Do lan1 and lan2 interfaces set the RUNNING flag, which would indicate
that the switch driver has detected a carrier for these individual ports?

Is the DSA switch driver correctly polling for LAN ports link statuses?

>  
> I tried to move 'eth1' to another mdio bus ( mdio@25000 ) by modifying 
> dts file above. But it seems 'PHY' and 'Switch' will only be detected if 
> they are on
> mdio@24000.
> 
> What could be the reason of such strange behaviour ?
> Why only one interface is controlling the bus its either eth0/lan0/lan1 
> or eth1. Rx counter of every interface increments but only one of these 
> have Tx counter incremented. If I disable switch ports ( lan0/lan1), 
> strangely eth1 also does not receive any packets ( though its Rx counter 
> increments but Tx is 0). Is it happening because dsa@0 also controlling 
> phy1 on same mdio bus ?

» **Record excerpts**:
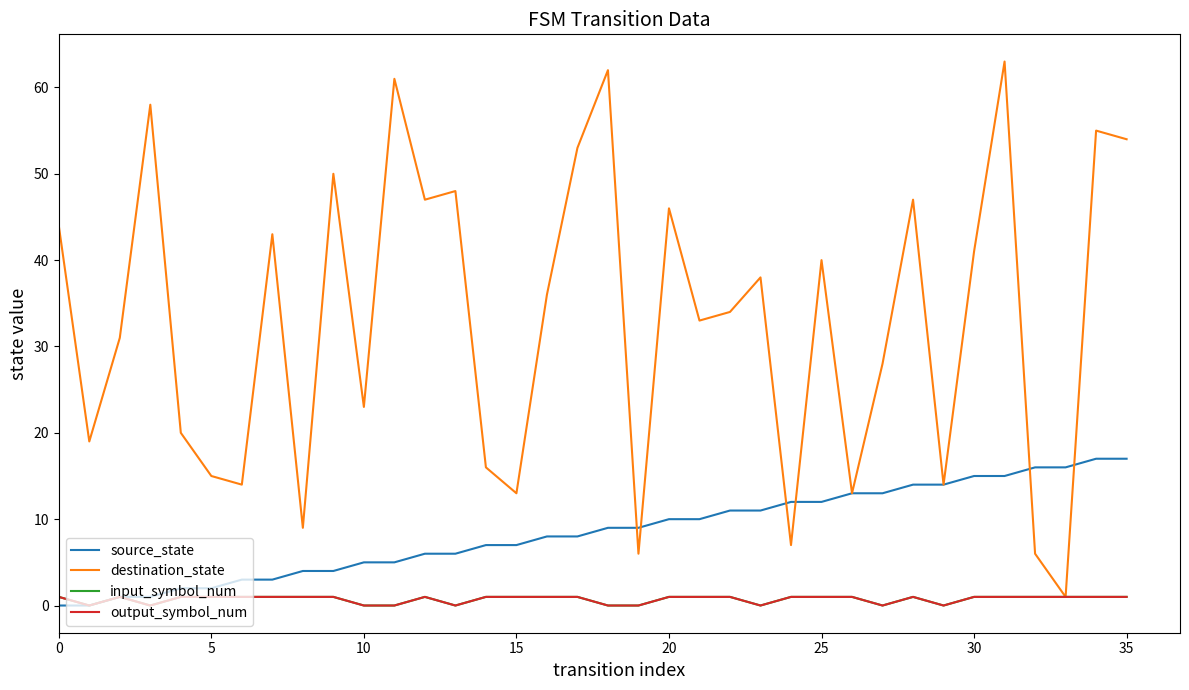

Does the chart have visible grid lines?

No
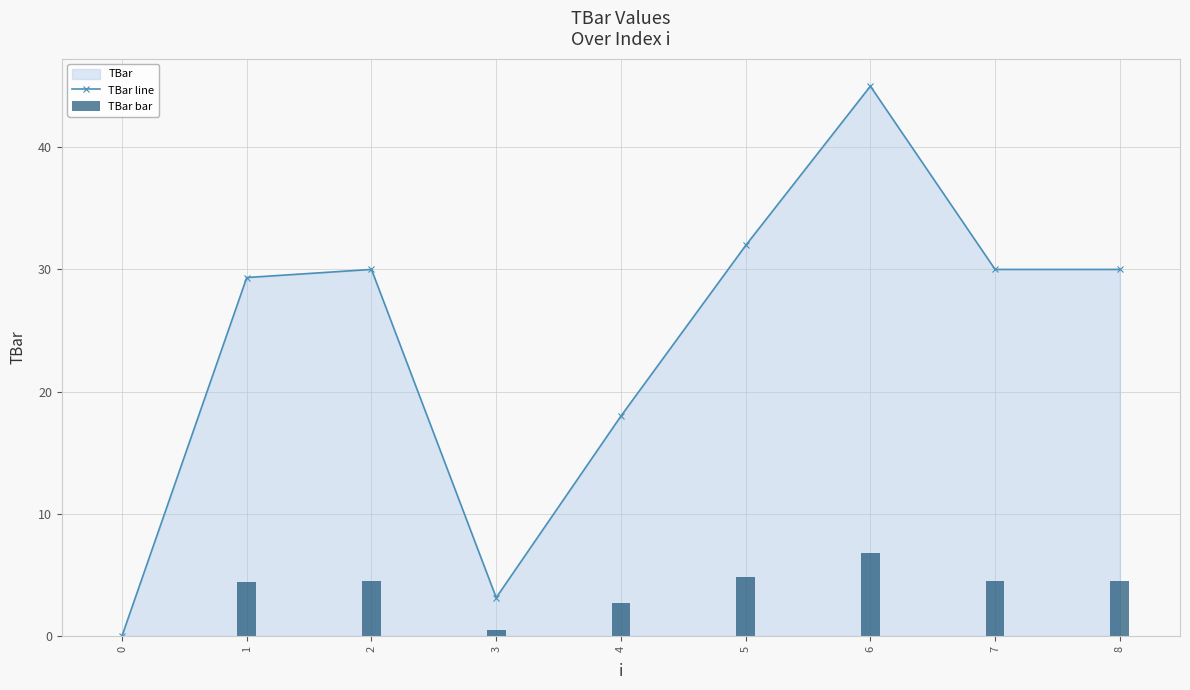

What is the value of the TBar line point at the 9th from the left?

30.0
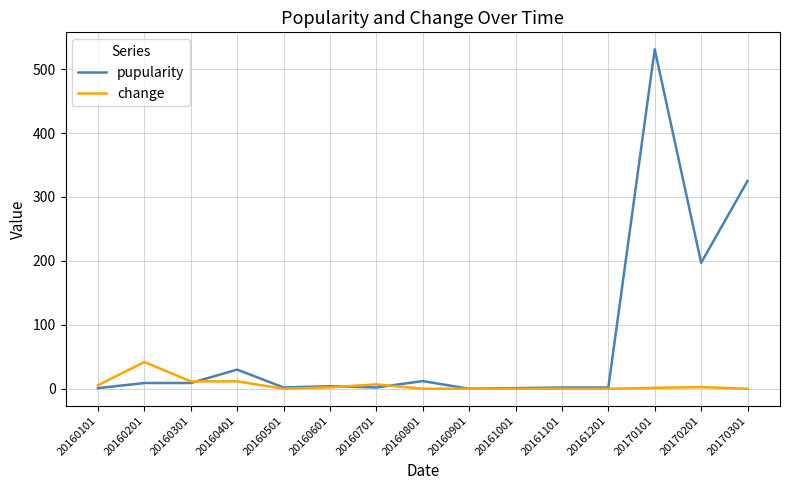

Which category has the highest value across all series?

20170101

* * *

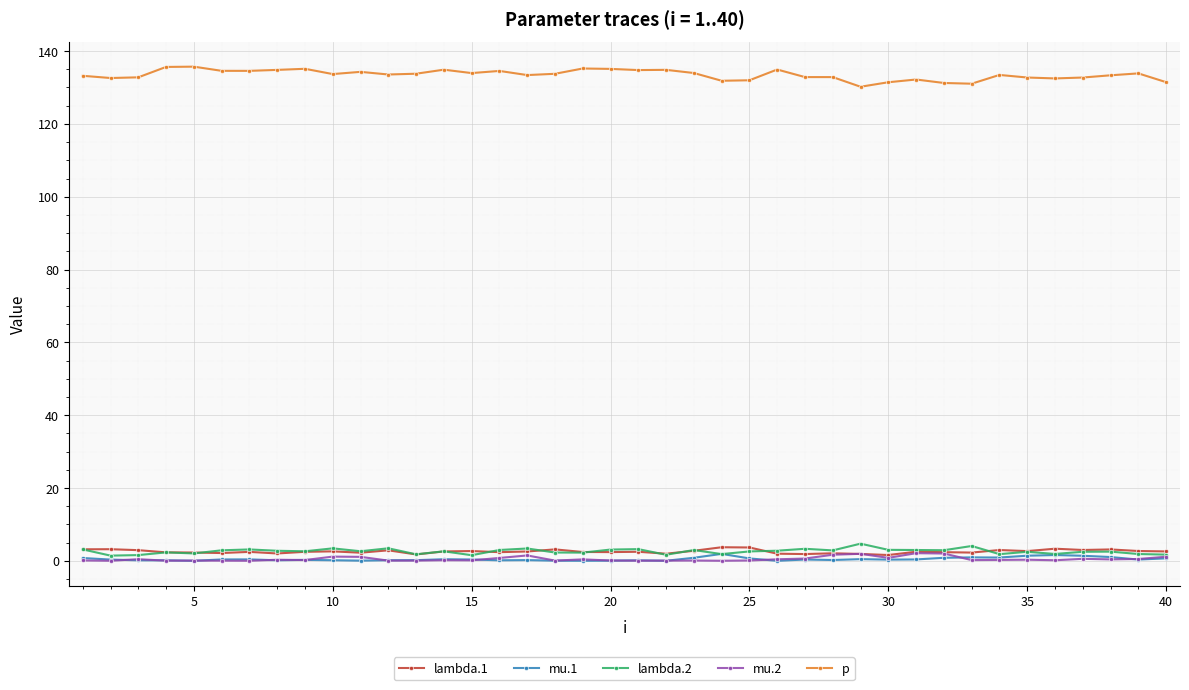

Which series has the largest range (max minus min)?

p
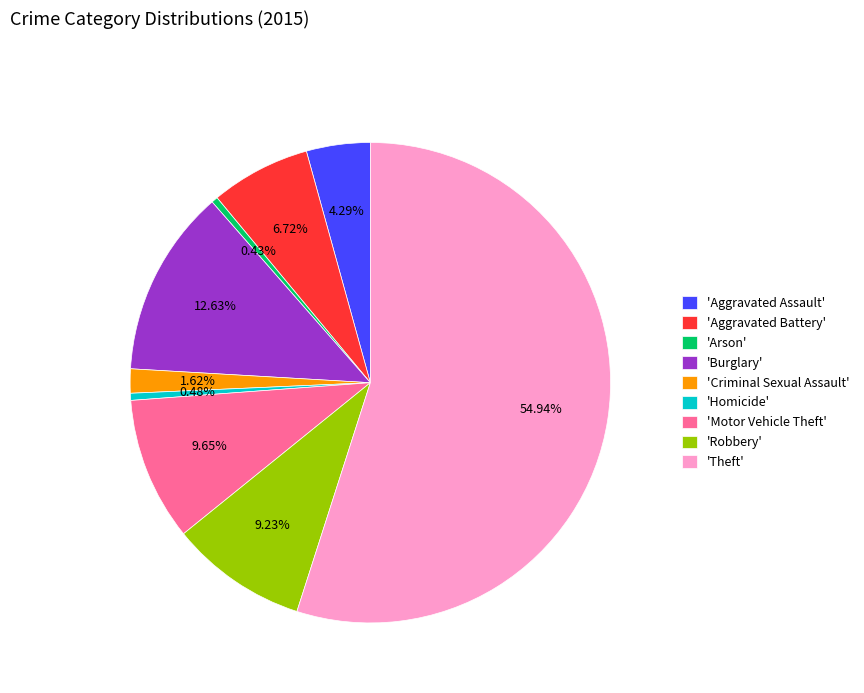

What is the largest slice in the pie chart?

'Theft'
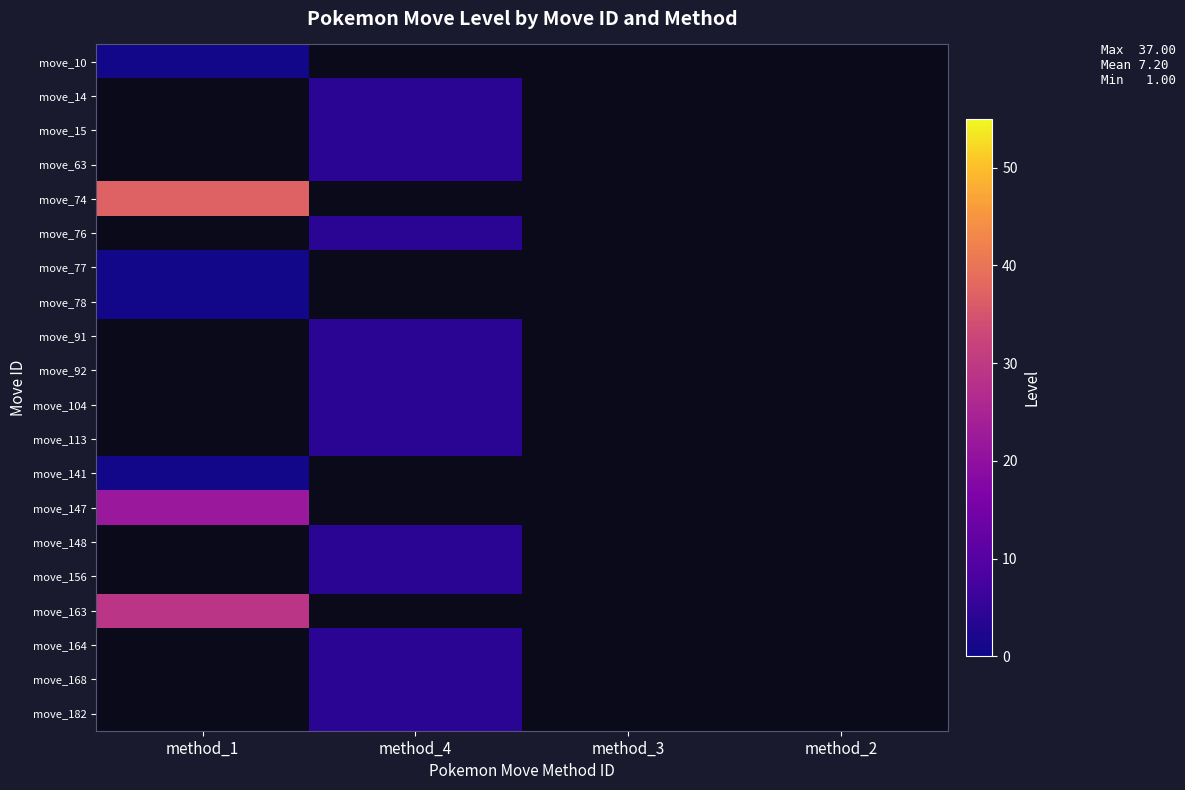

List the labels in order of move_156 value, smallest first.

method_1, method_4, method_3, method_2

==

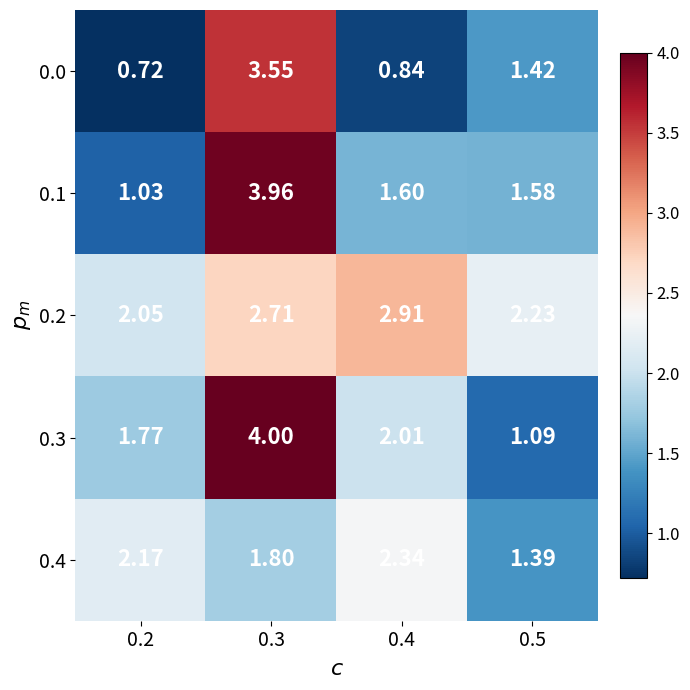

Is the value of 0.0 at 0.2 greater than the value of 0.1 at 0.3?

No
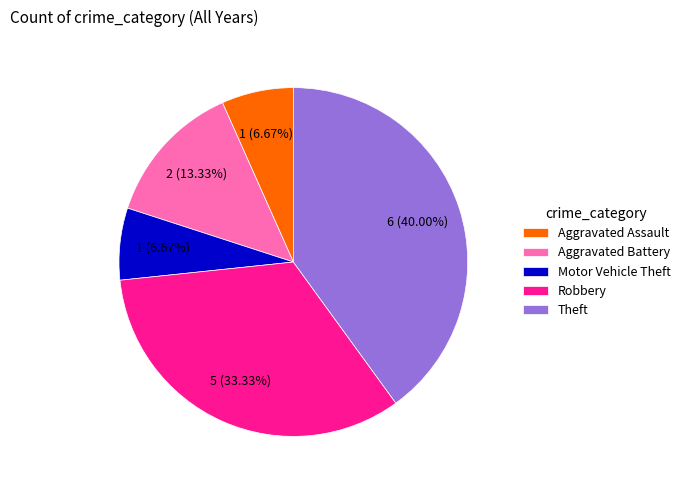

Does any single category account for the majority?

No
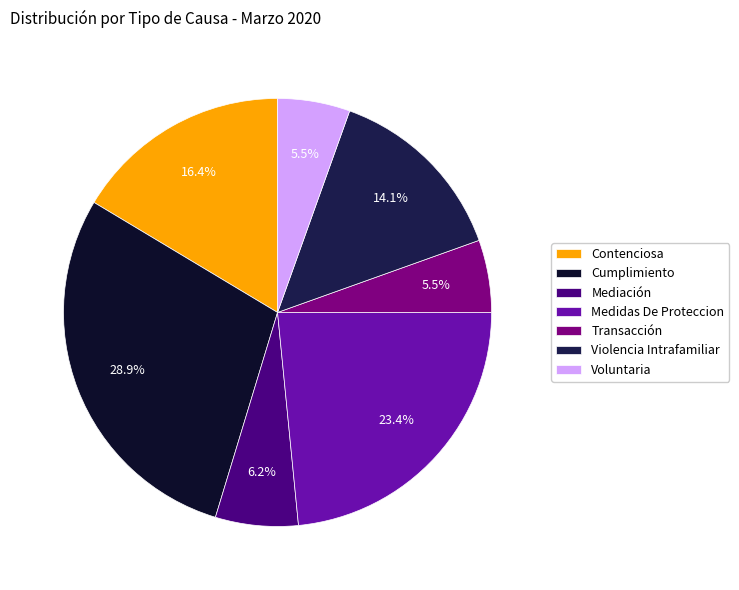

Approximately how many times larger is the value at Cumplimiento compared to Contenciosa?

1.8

» **Your tasks**:
a) According to the DSA switch excerpt, which mdio bus must the PHY and switch be on to be detected?
b) From the DSA switch excerpt, copy the passage starting at "Do lan1 and" and ending at "strange behaviour ?".

» **Results of the tasks**:
a) mdio@24000

b)
Do lan1 and lan2 interfaces set the RUNNING flag, which would indicate
that the switch driver has detected a carrier for these individual ports?

Is the DSA switch driver correctly polling for LAN ports link statuses?

>  
> I tried to move 'eth1' to another mdio bus ( mdio@25000 ) by modifying 
> dts file above. But it seems 'PHY' and 'Switch' will only be detected if 
> they are on
> mdio@24000.
> 
> What could be the reason of such strange behaviour ?